How Sensory Design Shapes the Guest Experience

Walk into any Westin Hotels and Resorts and before you’ve spoken to a single staff member, there is a subtly sweet inviting aroma in the air. The lighting feels warm and intentional. You haven’t checked in yet, but you already feel welcome. This isn’t accidental — it’s sensory design at work, and it’s part of my responsibility to make sure the five senses are being activated during every guest visit. 

Why the Senses Matter More Than You Think

Hospitality has always been about how people feel, but the industry is increasingly recognizing that feelings are shaped by far more than thread counts. Sensory cues — what guests see, hear, smell, touch, and taste — drive emotional responses, influence behavior, and ultimately determine whether someone books again or moves on to a competitor.

Research into sensory marketing consistently shows that cohesive multi-sensory environments strengthen brand perception, reduce stress, and builds loyalty. When every element of a space is working in harmony, guests don’t just enjoy their stay… they remember it.

Scent: The Most Underestimated Tool in the Room

Of all the senses, smell is the most correlated with memory and emotion, yet it remains one of the most overlooked in hospitality design. A signature scent diffused through a lobby creates an immediate, almost subconscious impression of a property. Some brands like Westin Hotels, sell their own signature scent, White Tea, while the Edition Hotels sells scented products with aromas created just for them.

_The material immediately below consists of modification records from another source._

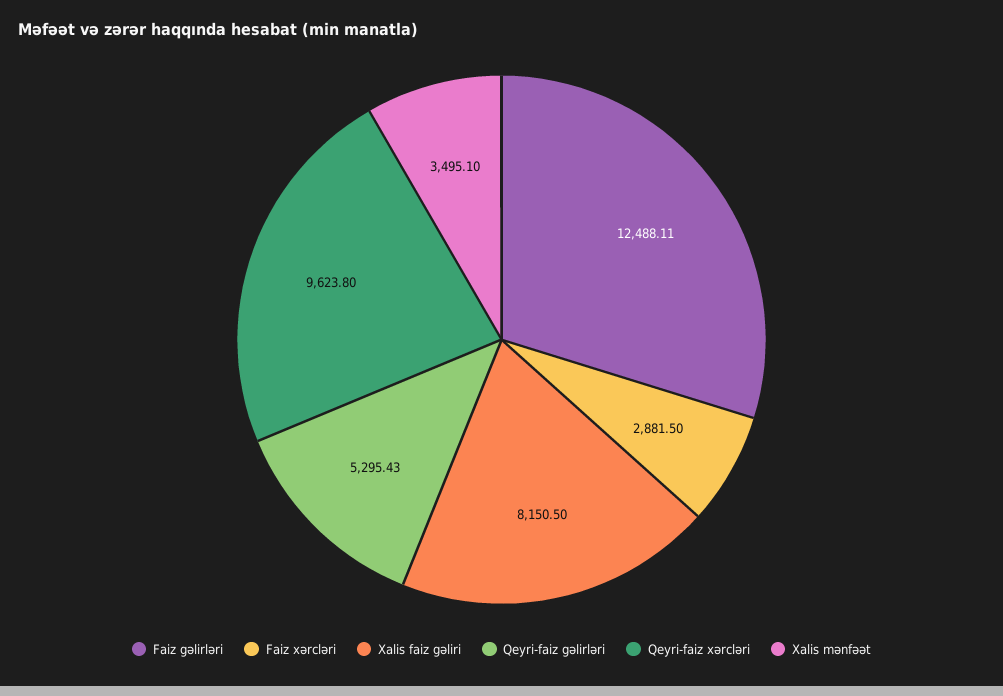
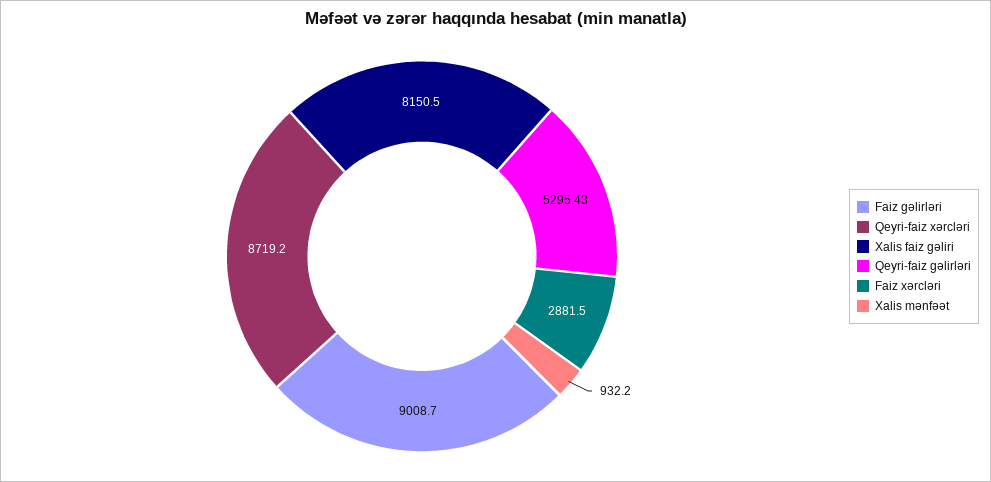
  {
-   "Faiz gəlirləri": 12488.11,
+   "Faiz gəlirləri": 9008.7,
    "Faiz xərcləri": 2881.5,
    "Xalis faiz gəliri": 8150.5,
    "Qeyri-faiz gəlirləri": 5295.43,
-   "Qeyri-faiz xərcləri": 9623.8,
+   "Qeyri-faiz xərcləri": 8719.2,
-   "Xalis mənfəət": 3495.1
+   "Xalis mənfəət": 932.2
  }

However, nothing undermines a beautifully designed space faster than a musty corridor or stale room. Guests may not consciously identify the problem, but they’ll feel it. Scent strategy doesn’t need to be complex. It just needs to be careful. Oftentimes, too much of a scent (think lemon) or certain strong scents (think something in the vanilla family) can create a headache or even a disturbance.  

Light and Visual Comfort: More Than Aesthetics

Most hotels understand that lighting matters, but the nuances of lighting are often underappreciated.  Lighting is not just about fixtures. Color temperature, natural sunlight, and the reduction of visual clutter all play a significant role in how comfortable and relaxed a guest feels in a space.

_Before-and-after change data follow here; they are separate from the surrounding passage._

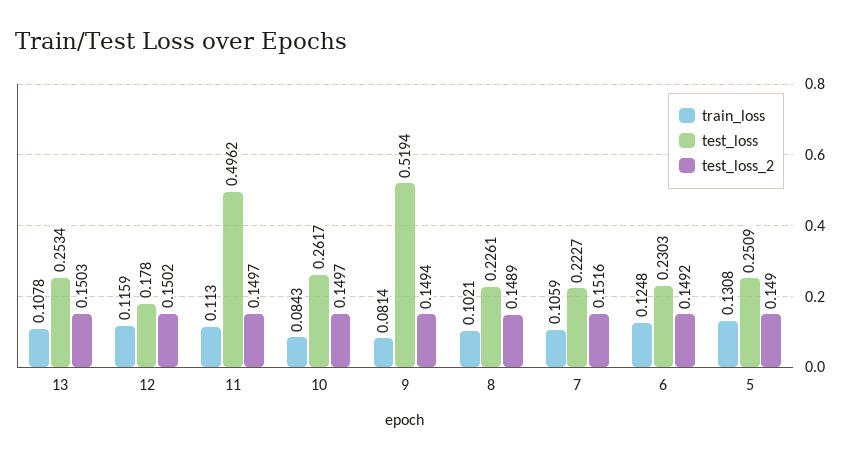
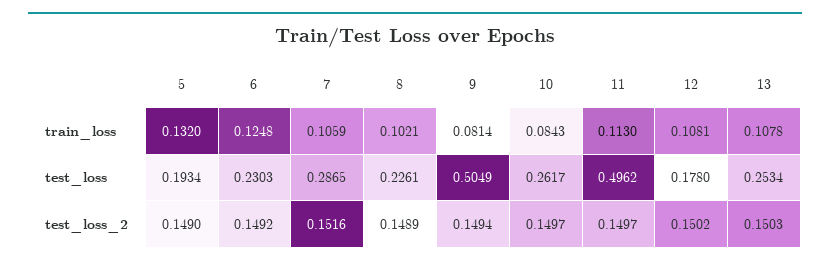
  {
    "train_loss": {
      "13": 0.1078,
-     "12": 0.1159,
+     "12": 0.1081,
      "11": 0.113,
      "10": 0.0843,
      "9": 0.0814,
      "8": 0.1021,
      "7": 0.1059,
      "6": 0.1248,
-     "5": 0.1308
+     "5": 0.132
    },
    "test_loss": {
      "13": 0.2534,
      "12": 0.178,
      "11": 0.4962,
      "10": 0.2617,
-     "9": 0.5194,
+     "9": 0.5049,
      "8": 0.2261,
-     "7": 0.2227,
+     "7": 0.2865,
      "6": 0.2303,
-     "5": 0.2509
+     "5": 0.1934
    },
    "test_loss_2": {
      "13": 0.1503,
      "12": 0.1502,
      "11": 0.1497,
      "10": 0.1497,
      "9": 0.1494,
      "8": 0.1489,
      "7": 0.1516,
      "6": 0.1492,
      "5": 0.149
    }
  }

Lobby areas and guest rooms serve very different psychological functions. Lobbies and restaurants benefit from brighter, more energizing light, while guest rooms should offer dimmer, warmer settings that signal rest and privacy. Small decisions matter too — if a room’s view is less than ideal, sheer curtains that diffuse rather than block natural light can soften the lack of view without sacrificing brightness.

Sound: Setting the Emotional Tone

Sound can easily make the difference between a space that feels calm and one that feels chaotic. Soft background music, like a piano playing in the lobby, reduces anxiety and creates a sense of ease. But sound design goes beyond music to the absence of harsh sounds. Acoustic elements like batting between the walls and floors, can make all the difference. Even carpeted floors and special ceiling tiles can mitigate the sounds of people walking and talking.   

In addition, there are two sound wildcards at play: other hotel guests making noise and hotel equipment. I recently stayed in a hotel where I heard the elevator in my room every time it went up or down. Let’s also not forget the sounds of screaming, blasting music, and other adult sounds that we’re all subject to hear. 

Touch: The Quiet Luxury

Tactile experience is deeply tied to perceived quality. Guests may not verbalize why a room feels luxurious, but often it comes down to what they’re touching. The weight and softness of a bath towel and blanket,the smooth polished surface of a quartzite, the warmth and grain of real burlwood — these materials provide a grounding, nurturing quality that synthetic alternatives rarely replicate. Natural textures communicate care and investment in the guest experience in a way that no amount of decorative flourish can substitute. 

Touch also comes into play with water pressure and sleep quality. A showerhead that just trickles water and a spongy mattress and firm pillows are going to cause a lot of disgruntled guests. But when a hotel can help a guest sleep well and feel refreshed with a hot shower, down pillows and medium to firm mattress. 

Taste: Where Hospitality Becomes Memorable

Taste is where sensory design becomes storytelling. A warm chocolate-chip cookie at check-in is a small gesture with an outsized emotional impact. Fruit-infused water in the lobby signals vitality. A well-stocked minibar, freshly brewed coffee in the lobby, and a breakfast buffet all communicate comfort and peace of mind. Regardless of how it tastes, if a guest doesn’t even have the ability to get essential food and beverages on-site, they will go elsewhere.

Getting the Balance Right

The goal of sensory design is harmony, not intensity. Layering too many strong stimuli — competing scents, loud music, busy patterns — creates overwhelm rather than delight. Guest room personalization adds another layer of value. Allowing guests to adjust room temperature, lighting, or even music preferences shows that comfort isn’t just designed in advance — it’s responsive. This kind of attentiveness significantly reduces complaints and elevates satisfaction in ways that no amenity upgrade can fully replace.

The hotels that guests return to, recommend, and remember are rarely those with only the lowest rates.  They’re the ones that made them feel something. And more often than not, that feeling began the moment they walked through the door.